● Data shown
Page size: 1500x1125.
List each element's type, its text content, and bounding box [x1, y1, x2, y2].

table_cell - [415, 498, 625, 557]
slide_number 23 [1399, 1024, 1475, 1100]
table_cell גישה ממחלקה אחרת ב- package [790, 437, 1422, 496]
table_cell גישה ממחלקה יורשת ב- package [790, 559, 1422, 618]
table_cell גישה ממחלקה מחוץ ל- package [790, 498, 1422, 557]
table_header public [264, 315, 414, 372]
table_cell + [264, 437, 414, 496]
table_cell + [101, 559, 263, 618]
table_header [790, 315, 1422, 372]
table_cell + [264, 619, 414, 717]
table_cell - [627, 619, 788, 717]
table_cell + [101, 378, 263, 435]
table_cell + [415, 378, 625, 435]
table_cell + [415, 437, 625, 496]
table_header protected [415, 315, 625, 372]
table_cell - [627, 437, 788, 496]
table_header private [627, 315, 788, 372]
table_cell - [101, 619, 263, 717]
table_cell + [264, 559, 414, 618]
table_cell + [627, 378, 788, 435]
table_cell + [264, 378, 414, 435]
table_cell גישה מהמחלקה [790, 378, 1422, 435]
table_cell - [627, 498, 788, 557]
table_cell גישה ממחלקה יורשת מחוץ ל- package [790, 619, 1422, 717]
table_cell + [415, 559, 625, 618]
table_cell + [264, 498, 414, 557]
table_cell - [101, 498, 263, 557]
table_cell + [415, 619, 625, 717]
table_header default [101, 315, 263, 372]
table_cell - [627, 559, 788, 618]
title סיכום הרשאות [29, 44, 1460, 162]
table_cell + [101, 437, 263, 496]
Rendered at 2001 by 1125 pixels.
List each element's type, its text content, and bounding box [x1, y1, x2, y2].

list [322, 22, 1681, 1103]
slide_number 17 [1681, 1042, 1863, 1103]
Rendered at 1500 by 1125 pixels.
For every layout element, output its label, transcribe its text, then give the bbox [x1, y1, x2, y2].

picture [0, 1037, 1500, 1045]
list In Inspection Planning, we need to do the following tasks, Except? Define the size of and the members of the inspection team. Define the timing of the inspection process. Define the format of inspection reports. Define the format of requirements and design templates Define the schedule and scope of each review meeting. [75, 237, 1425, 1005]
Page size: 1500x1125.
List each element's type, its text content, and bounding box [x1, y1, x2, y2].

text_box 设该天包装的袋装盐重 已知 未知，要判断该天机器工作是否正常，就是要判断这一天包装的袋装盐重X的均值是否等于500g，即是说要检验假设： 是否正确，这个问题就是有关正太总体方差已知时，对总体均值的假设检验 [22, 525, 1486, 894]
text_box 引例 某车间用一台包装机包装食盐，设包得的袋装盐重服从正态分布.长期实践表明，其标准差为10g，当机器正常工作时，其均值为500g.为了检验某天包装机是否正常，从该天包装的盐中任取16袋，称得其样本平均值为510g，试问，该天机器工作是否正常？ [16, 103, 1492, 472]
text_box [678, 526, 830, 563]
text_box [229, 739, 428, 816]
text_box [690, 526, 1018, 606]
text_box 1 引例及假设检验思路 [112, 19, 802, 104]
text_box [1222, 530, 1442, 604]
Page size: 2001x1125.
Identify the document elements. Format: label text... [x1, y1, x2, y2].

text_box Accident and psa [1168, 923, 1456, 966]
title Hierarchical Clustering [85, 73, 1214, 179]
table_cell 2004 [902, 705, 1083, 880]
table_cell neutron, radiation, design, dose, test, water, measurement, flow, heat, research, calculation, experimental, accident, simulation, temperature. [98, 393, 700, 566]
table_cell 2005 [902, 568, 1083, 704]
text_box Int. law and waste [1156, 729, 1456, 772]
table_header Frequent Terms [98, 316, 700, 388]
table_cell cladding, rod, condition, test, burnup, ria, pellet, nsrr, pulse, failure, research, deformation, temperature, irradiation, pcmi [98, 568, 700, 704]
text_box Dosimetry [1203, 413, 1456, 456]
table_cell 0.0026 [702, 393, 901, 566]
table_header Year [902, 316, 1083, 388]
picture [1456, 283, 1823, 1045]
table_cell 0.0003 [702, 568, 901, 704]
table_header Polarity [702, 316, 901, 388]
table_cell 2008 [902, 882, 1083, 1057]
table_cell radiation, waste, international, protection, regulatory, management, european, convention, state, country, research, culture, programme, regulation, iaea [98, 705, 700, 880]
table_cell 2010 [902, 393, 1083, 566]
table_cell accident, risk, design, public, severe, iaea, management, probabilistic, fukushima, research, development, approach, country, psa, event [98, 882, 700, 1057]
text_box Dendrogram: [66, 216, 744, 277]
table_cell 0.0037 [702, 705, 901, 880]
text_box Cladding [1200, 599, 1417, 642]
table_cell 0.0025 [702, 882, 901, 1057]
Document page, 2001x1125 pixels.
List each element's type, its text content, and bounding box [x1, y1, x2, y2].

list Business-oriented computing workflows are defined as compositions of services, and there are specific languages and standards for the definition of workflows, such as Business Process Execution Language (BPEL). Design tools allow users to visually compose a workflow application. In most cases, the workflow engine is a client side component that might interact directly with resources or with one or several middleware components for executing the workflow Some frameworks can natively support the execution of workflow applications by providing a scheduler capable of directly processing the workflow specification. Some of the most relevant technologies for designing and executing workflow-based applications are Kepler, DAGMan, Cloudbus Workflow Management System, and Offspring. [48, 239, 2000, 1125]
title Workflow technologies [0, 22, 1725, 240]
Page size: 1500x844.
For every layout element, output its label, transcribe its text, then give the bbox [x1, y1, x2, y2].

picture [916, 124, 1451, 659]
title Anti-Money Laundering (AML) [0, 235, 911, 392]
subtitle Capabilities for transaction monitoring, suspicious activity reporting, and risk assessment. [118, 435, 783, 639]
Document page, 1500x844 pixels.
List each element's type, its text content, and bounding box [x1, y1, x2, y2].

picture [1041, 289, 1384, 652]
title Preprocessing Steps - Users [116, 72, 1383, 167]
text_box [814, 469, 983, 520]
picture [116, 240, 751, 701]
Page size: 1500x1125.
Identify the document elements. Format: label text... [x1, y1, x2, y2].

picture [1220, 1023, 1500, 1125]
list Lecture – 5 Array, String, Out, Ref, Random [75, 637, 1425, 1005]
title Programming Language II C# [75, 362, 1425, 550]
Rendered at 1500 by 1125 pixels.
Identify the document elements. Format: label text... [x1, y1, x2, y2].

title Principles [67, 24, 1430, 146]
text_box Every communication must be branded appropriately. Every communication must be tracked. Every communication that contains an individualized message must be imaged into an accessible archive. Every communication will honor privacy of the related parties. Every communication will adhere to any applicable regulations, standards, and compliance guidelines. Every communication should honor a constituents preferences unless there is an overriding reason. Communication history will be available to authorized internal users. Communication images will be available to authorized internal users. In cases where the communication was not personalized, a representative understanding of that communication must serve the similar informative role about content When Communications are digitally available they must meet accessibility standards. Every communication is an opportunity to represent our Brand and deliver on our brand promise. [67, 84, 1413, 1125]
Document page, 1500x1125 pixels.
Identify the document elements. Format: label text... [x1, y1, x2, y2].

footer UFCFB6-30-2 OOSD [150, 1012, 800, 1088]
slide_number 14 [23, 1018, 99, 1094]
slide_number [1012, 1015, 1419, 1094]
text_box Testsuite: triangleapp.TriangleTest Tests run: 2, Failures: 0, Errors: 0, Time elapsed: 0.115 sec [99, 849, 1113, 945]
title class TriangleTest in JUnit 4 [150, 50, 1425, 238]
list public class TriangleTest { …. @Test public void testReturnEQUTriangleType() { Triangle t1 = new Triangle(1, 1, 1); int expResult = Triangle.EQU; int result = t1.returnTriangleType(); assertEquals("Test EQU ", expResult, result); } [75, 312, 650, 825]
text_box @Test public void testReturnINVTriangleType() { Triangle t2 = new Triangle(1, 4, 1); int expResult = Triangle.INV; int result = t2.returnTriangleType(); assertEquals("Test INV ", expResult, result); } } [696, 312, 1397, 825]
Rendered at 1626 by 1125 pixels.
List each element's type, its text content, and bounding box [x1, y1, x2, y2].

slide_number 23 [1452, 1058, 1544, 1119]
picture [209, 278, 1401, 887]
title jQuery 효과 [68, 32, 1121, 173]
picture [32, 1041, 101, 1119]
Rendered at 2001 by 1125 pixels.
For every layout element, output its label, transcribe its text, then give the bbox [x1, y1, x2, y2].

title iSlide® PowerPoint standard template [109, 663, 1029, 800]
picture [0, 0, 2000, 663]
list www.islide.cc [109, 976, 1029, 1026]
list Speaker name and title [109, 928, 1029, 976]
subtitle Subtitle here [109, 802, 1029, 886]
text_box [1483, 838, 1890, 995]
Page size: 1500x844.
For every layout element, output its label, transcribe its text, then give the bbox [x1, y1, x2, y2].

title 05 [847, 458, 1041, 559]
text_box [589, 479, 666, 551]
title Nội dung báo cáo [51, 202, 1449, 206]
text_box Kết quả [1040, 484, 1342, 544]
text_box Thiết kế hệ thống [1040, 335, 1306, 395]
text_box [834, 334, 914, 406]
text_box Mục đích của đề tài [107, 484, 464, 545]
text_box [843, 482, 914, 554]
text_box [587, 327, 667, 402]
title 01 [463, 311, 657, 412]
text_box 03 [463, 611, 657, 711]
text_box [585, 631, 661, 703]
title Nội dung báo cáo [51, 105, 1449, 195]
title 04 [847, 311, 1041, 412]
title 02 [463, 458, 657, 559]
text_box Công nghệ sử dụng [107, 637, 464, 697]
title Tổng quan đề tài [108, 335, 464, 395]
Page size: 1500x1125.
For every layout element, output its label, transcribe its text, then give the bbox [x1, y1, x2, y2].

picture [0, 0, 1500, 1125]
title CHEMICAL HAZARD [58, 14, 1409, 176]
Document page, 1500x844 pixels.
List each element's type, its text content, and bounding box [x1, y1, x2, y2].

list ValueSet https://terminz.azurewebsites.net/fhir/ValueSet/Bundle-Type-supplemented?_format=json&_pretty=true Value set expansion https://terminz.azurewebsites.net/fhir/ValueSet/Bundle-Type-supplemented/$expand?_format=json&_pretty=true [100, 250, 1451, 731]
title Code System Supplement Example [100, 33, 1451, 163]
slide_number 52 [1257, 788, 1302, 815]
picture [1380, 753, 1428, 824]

● What you are asked to do
Every line from the one holding "Rendered at 1626 by 1125 pixels." through the last line of the listing above should be set down exactly, and nothing more.

● Task response
Rendered at 1626 by 1125 pixels.
List each element's type, its text content, and bounding box [x1, y1, x2, y2].

slide_number 23 [1452, 1058, 1544, 1119]
picture [209, 278, 1401, 887]
title jQuery 효과 [68, 32, 1121, 173]
picture [32, 1041, 101, 1119]
Rendered at 2001 by 1125 pixels.
For every layout element, output its label, transcribe its text, then give the bbox [x1, y1, x2, y2].

title iSlide® PowerPoint standard template [109, 663, 1029, 800]
picture [0, 0, 2000, 663]
list www.islide.cc [109, 976, 1029, 1026]
list Speaker name and title [109, 928, 1029, 976]
subtitle Subtitle here [109, 802, 1029, 886]
text_box [1483, 838, 1890, 995]
Page size: 1500x844.
For every layout element, output its label, transcribe its text, then give the bbox [x1, y1, x2, y2].

title 05 [847, 458, 1041, 559]
text_box [589, 479, 666, 551]
title Nội dung báo cáo [51, 202, 1449, 206]
text_box Kết quả [1040, 484, 1342, 544]
text_box Thiết kế hệ thống [1040, 335, 1306, 395]
text_box [834, 334, 914, 406]
text_box Mục đích của đề tài [107, 484, 464, 545]
text_box [843, 482, 914, 554]
text_box [587, 327, 667, 402]
title 01 [463, 311, 657, 412]
text_box 03 [463, 611, 657, 711]
text_box [585, 631, 661, 703]
title Nội dung báo cáo [51, 105, 1449, 195]
title 04 [847, 311, 1041, 412]
title 02 [463, 458, 657, 559]
text_box Công nghệ sử dụng [107, 637, 464, 697]
title Tổng quan đề tài [108, 335, 464, 395]
Page size: 1500x1125.
For every layout element, output its label, transcribe its text, then give the bbox [x1, y1, x2, y2].

picture [0, 0, 1500, 1125]
title CHEMICAL HAZARD [58, 14, 1409, 176]
Document page, 1500x844 pixels.
List each element's type, its text content, and bounding box [x1, y1, x2, y2].

list ValueSet https://terminz.azurewebsites.net/fhir/ValueSet/Bundle-Type-supplemented?_format=json&_pretty=true Value set expansion https://terminz.azurewebsites.net/fhir/ValueSet/Bundle-Type-supplemented/$expand?_format=json&_pretty=true [100, 250, 1451, 731]
title Code System Supplement Example [100, 33, 1451, 163]
slide_number 52 [1257, 788, 1302, 815]
picture [1380, 753, 1428, 824]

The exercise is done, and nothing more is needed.